First things first: Were we safe here?
I scanned our surroundings. The quarry was large and deep, overflowing here and there into smaller ponds and pools. It occupied a small corner of a huge valley. Miles and miles of grassy plain were surrounded by moderate mountains with ice-capped crowns. The valley was peaceful and calm. At the opposite edge, animals grazed serenely.
It looked like we were safe, at least for now. I heaved a sigh of relief and struggled out of my wet leather coat. I slipped the pouch containing the stones from my waistband and set it aside. There was no doubt about it: Removing the stones from the spelled pouch made dimensions shift for some reason, but while uncovered, they seem to wreak total havoc on the world around them. The next time we used them, I’d flash them quickly, and maybe we’d get to skip the whole violent expulsion motif and glide at a gentle tempo into the next world.
After a brief hesitation, I stripped down to bra and panties, grateful for the moderate climate. Wet leather sucks. I draped my clothing on nearby rocks to dry in the sun, hoping the leather wouldn’t shrink to ridiculous sizes.
Next concern: what to do for Christian. He was breathing shallowly and his pulse was erratic. He’d passed out in the sun, where his burn would deepen. The blisters on his face were crusted and seeping blood. How long had he been in that hellish desert? When had he last eaten? There was no way I could move him. I couldn’t even get him out of his wet clothes. I could cut them off, but he’d need them again. Who knew what we might have to face next? He was more heavily muscled than last I’d seen him and, unconscious, he was deadweight. Had he been fighting his way through dimension after dimension since Halloween? Did time pass the same way where he’d been?

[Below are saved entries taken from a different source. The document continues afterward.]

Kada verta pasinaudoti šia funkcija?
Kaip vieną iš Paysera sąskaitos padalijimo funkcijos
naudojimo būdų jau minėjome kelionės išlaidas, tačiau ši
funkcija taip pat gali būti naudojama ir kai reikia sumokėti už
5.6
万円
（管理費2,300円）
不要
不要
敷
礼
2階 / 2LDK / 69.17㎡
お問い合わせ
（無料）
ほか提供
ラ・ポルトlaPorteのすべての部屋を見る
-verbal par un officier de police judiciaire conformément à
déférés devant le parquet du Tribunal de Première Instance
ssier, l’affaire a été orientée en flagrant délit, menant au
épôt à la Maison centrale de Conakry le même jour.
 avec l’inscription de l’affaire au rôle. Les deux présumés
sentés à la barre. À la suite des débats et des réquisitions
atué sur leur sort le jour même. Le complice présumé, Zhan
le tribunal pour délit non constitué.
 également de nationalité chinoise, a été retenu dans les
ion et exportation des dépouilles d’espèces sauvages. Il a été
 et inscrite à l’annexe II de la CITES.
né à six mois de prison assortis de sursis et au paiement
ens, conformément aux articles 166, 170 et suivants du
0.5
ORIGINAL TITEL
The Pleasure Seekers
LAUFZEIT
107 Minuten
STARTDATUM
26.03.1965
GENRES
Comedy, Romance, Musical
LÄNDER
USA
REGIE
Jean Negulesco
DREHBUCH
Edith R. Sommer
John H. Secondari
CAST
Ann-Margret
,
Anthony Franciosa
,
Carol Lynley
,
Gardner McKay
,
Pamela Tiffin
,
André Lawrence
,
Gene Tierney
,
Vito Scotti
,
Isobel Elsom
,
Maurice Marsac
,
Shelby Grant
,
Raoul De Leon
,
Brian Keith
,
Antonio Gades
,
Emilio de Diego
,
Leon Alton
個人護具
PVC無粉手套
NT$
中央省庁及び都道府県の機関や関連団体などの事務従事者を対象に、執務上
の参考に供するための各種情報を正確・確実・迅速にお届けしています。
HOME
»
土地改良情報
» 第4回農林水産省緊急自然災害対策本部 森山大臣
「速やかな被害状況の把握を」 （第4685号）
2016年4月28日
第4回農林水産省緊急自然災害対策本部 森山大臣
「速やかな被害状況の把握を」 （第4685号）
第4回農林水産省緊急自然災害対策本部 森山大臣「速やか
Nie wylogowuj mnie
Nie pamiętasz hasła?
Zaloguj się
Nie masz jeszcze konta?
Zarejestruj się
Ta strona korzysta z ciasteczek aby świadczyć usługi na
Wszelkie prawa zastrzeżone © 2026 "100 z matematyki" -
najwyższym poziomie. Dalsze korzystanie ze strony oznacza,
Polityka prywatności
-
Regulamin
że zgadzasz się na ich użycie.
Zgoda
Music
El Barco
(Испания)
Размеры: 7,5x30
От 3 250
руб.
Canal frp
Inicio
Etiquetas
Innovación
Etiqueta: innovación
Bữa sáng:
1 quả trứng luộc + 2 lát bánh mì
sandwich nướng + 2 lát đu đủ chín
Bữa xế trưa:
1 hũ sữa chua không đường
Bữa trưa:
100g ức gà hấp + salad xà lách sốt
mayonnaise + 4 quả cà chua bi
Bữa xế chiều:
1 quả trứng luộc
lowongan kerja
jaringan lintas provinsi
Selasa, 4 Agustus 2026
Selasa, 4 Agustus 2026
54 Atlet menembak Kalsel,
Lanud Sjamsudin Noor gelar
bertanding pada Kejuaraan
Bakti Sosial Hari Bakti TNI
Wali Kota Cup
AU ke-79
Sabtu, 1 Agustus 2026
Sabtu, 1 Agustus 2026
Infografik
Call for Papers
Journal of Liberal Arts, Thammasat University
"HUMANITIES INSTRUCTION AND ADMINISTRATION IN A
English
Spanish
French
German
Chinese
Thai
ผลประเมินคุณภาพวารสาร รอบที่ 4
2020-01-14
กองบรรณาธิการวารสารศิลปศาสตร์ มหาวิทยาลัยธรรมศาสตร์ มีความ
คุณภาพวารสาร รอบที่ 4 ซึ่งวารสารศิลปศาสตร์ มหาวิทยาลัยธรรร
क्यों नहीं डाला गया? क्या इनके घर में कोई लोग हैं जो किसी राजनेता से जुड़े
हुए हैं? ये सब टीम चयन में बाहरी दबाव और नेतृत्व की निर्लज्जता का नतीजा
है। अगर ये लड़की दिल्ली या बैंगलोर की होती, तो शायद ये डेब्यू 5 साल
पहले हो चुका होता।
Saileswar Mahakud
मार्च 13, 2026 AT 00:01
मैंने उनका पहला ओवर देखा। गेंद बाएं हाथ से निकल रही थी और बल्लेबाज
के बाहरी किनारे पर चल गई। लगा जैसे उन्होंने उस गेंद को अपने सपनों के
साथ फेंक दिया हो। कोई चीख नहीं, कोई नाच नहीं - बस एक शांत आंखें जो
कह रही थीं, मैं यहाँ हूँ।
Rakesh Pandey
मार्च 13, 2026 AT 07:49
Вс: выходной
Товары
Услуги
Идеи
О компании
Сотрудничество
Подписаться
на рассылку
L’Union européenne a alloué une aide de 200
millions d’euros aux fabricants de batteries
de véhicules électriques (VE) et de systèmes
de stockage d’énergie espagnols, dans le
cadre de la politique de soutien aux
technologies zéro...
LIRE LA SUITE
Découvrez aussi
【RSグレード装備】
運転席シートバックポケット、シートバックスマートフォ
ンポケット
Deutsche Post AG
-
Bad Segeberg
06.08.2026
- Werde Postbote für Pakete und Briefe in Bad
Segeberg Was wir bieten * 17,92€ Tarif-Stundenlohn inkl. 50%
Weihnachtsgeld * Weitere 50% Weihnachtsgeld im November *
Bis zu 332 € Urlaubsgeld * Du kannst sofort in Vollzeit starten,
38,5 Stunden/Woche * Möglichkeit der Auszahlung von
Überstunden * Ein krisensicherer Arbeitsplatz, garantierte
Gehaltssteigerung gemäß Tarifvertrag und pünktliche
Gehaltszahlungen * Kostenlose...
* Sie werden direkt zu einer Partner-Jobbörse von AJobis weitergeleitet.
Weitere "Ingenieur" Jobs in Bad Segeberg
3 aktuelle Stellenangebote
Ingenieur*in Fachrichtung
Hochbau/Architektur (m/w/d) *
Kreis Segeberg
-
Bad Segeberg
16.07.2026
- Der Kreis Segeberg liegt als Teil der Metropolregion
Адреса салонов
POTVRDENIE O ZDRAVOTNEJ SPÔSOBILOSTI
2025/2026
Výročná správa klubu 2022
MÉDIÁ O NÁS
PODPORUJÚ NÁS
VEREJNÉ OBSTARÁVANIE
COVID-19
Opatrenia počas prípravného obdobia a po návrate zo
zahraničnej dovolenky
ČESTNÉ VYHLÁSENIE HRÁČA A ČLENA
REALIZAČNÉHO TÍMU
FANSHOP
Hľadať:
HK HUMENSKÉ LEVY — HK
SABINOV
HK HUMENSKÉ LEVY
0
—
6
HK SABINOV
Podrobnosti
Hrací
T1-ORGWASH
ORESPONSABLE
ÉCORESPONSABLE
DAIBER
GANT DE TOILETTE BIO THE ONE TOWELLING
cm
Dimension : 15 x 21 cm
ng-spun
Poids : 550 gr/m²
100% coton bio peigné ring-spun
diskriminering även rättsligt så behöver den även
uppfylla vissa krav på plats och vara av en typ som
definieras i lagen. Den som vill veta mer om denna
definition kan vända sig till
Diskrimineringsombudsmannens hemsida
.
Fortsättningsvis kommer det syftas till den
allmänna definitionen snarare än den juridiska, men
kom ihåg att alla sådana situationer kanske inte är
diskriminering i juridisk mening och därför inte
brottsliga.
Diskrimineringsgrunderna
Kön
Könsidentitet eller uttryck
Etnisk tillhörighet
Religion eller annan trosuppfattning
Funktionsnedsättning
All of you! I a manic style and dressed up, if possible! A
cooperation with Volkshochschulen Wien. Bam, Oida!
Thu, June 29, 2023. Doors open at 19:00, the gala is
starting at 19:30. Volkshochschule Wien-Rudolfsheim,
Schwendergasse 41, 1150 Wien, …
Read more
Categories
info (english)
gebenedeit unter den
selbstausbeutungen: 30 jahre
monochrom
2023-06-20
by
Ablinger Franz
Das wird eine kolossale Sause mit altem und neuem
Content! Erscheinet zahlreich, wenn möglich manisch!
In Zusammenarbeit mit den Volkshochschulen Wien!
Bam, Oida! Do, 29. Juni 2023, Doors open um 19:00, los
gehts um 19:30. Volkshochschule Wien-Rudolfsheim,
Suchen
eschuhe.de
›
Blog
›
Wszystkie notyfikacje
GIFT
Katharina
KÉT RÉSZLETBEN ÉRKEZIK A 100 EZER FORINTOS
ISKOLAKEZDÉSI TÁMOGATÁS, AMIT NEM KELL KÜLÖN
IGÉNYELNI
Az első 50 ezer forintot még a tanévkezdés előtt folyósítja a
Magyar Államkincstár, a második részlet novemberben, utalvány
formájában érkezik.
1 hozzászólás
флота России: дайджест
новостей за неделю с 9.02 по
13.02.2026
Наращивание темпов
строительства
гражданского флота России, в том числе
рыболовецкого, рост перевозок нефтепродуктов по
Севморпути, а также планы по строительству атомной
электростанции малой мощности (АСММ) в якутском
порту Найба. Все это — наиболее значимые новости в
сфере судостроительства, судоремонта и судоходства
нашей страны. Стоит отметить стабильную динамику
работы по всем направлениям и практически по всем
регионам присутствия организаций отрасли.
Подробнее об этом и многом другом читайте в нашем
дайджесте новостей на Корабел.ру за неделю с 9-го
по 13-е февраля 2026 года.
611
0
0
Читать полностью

Unless it had fallen out, I had a baby-food jar of Unseelie flesh in my coat. I tripped over my own feet in my haste to get to it and unbuttoned pocket after pocket, searching.
“Ow!” I’d found it wriggling wetly in shards of broken bottle, buttoned in an inner pocket. I extracted the flesh carefully from the jar, which must have shattered in my tumble across the sand. Of the seven strips I’d crammed into the tiny container, there were four left. Three of them had wriggled off somewhere. I held the noxious pieces of gray Rhino-boy flesh, picked out slivers of glass, and considered the rapidly healing cuts on my fingers.
Was I healing so well because of the Unseelie I’d eaten in the past? Did it cause permanent changes, as Rowena claimed? Would it do something terrible to Christian? I had no idea what else to do for him. I had only two protein bars, and I didn’t know if the water around us was drinkable or contaminated by some deadly-to-humans parasite. I’d never been a Girl Scout, couldn’t start a fire with sticks, had no container to boil water in even if I could, and was disgusted to realize I was still, in many ways, remarkably useless.
I hurried back to his side, lay one of the strips on a flat stone, and cut it up into pieces as small as early peas. I pried open his teeth, stuffed the pieces in, and held his mouth and nose closed, hoping the flesh would, in dim-witted Rhino-boy fashion, wriggle toward his stomach, seeking escape.